I have heard about this issue as a really huge problem for peer review process and from advocates of third party hosts with sophisticated technologies which anonymize reviewers. But it turns out that accessing any site in the web anonymously is not as obscure or complicated as it sounds.

A quick way - but maybe not so reliable - of anonymizing your web traffic is by googling for ‘browse anonymously.’ You can find many web proxies that claim to anonymize your identity. Usually you have to paste the web site you want to access anonymously and then you’ll be redirected to the web page normally, albeit with a much slower load. The people who are hosting the server will see, at most, an IP address where the anonymous proxy is, that won’t probably correspond to a place where any reviewers are located.

But I don’t recommend using any proxy out there unless you really need to access something anonymously quickly and you have nothing in place. After all, who knows what they can do with your data, or if your IP leaks somewhere. I would recommend the use of the Tor network. Tor is an anonymity network where volunteers spread all over the world provide their machines to act as anonymizing proxies. Oversimplifying, Tor connects, encrypts and obfuscates the web traffic between you and the host with many of these proxies so that it becomes damn difficult to find out the original IP. When using a browser that goes through the Tor network the guys hosting the data will be seeing different random IPs all over the world with no relation whatsoever to each other.

There are different ways to setup Tor but if you want to use it without thinking too much go to the download page of Tor and get the Tor browser bundle. That will come with a firefox browser which is already configured for accessing the tor network. If in your institution or company, the network policy is controlled by a fascist network administrator who denies everything in the firewall regardless of the true danger for security is, go to settings and indicate you are behind a firewall.

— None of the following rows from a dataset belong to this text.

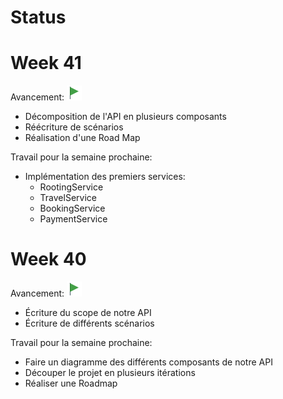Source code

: # Status

# Week 41

Avancement: ![Green Flag](../images/icons8-green-flag-24.png)
- Décomposition de l'API en plusieurs composants
- Réécriture de scénarios
- Réalisation d'une Road Map

Travail pour la semaine prochaine:
- Implémentation des premiers services:
    - RootingService 
    - TravelService
    - BookingService
    - PaymentService 
 

# Week 40 

Avancement: ![Green Flag](../images/icons8-green-flag-24.png)
- Écriture du scope de notre API
- Écriture de différents scénarios

Travail pour la semaine prochaine:
- Faire un diagramme des différents composants de notre API 
- Découper le projet en plusieurs itérations
- Réaliser une Roadmap 
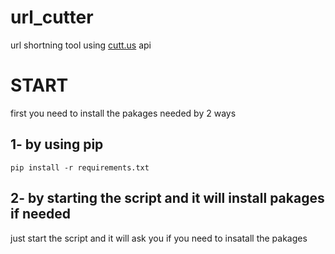 # url_cutter
url shortning tool using [cutt.us](http://cutt.us) api

# START  
first you need to install the pakages needed by 2 ways  
## 1- by using pip  
`pip install -r requirements.txt`  
## 2- by starting the script and it will install pakages if needed  
just start the script and it will ask you if you need to insatall the pakages
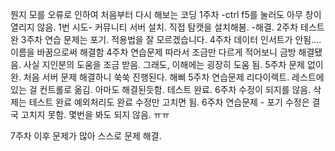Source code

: 뭔지 모를 오류로 인하여 처음부터 다시 해보는 코딩
1주차 
-ctrl f5를 눌러도 아무 창이 열리지 않음. 
1번 시도- 커뮤니티 서버 설치.
직접 탐캣을 설치해봄.
-해결. 
2주차
테스트 완
3주차
연습 문제는 포기. 
적용법을 잘 모르겠습니다. 
4주차
데이터 인서트가 안됨.... 
이름을 바꿈으로써 해결함
4주차 연습문제
따라서 조금만 다르게 적어보니 금방 해결됐음. 사실 지인분의 도움을 조금 받음.
그래도, 이해에는 굉장히 도움 됨. 
5주차
문제 없이 완. 
처음 서버 문제 해결하니 쑥쑥 진행된다. 해삐
5주차 연습문제
리다이렉트.
레스트에 있는 걸 컨트롤로 옮김. 
아마도 해결된듯함. 
테스트 완료. 
6주차
수정이 되지를 않음. 
삭제는 테스트 완료
예외처리도 완료
수정만 고치면 됨. 
6주차 연습문제 - 포기
수정은 결국 고치지 못함.
몇번을 봐도 되지 않음. ㅠㅠ

7주차
이후 문제가 많아 스스로 문제 해결.

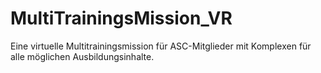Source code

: # MultiTrainingsMission_VR
Eine virtuelle Multitrainingsmission für ASC-Mitglieder mit Komplexen für alle möglichen Ausbildungsinhalte.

By giving the link to the Tor bundle browser in the supplemental material the editor and the reviewers shouldn’t have any problem accessing self-hosted data. Downloading the Tor bundle browser shouldn’t be an obstacle, I haven’t seen anyone complaining when asked to download a propietary viewer to visualize closed formats for raw data, which is quite common in proteomics.

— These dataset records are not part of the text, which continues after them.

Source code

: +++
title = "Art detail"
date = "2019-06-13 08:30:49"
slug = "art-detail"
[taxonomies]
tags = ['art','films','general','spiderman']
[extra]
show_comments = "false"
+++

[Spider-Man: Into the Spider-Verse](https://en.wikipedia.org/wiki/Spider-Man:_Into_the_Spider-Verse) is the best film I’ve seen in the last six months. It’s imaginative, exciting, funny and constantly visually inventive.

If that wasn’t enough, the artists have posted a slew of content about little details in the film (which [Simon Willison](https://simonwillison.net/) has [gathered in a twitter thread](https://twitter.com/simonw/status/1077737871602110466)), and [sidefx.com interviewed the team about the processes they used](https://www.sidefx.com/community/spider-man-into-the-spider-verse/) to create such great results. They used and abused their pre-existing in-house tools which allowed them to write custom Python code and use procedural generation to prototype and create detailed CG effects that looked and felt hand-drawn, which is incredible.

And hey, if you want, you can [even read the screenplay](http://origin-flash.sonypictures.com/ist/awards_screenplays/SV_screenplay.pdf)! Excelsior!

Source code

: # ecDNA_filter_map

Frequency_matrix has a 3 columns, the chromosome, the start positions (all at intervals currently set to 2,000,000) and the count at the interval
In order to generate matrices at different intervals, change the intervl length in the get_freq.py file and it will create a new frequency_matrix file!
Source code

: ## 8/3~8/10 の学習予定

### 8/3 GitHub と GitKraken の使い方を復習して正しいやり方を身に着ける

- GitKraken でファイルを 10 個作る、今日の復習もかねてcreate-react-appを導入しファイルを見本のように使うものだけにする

However with this post I’m not advocating to host your own data instead of sharing it. Hosting it yourself and sharing are not mutually exclusive. I think sharing your scientific data is a moral imperative when you are funded with public money. I encourage sending scientific data to as many public repositories as possible, but I also think individual researchers have the right to host their own data if they want to.

I know it’s hard to believe but many researchers who are funded with money coming from tax-payers are reluctanct to share their data, at least in the proteomics community where I work. If their data is stolen and other people find more interesting things the original authors missed they lose the relevance necessary to keep getting funded, specially when the analyzers don’t give enough credit to the generators of data which is quite frequent. But I will leave that for another post.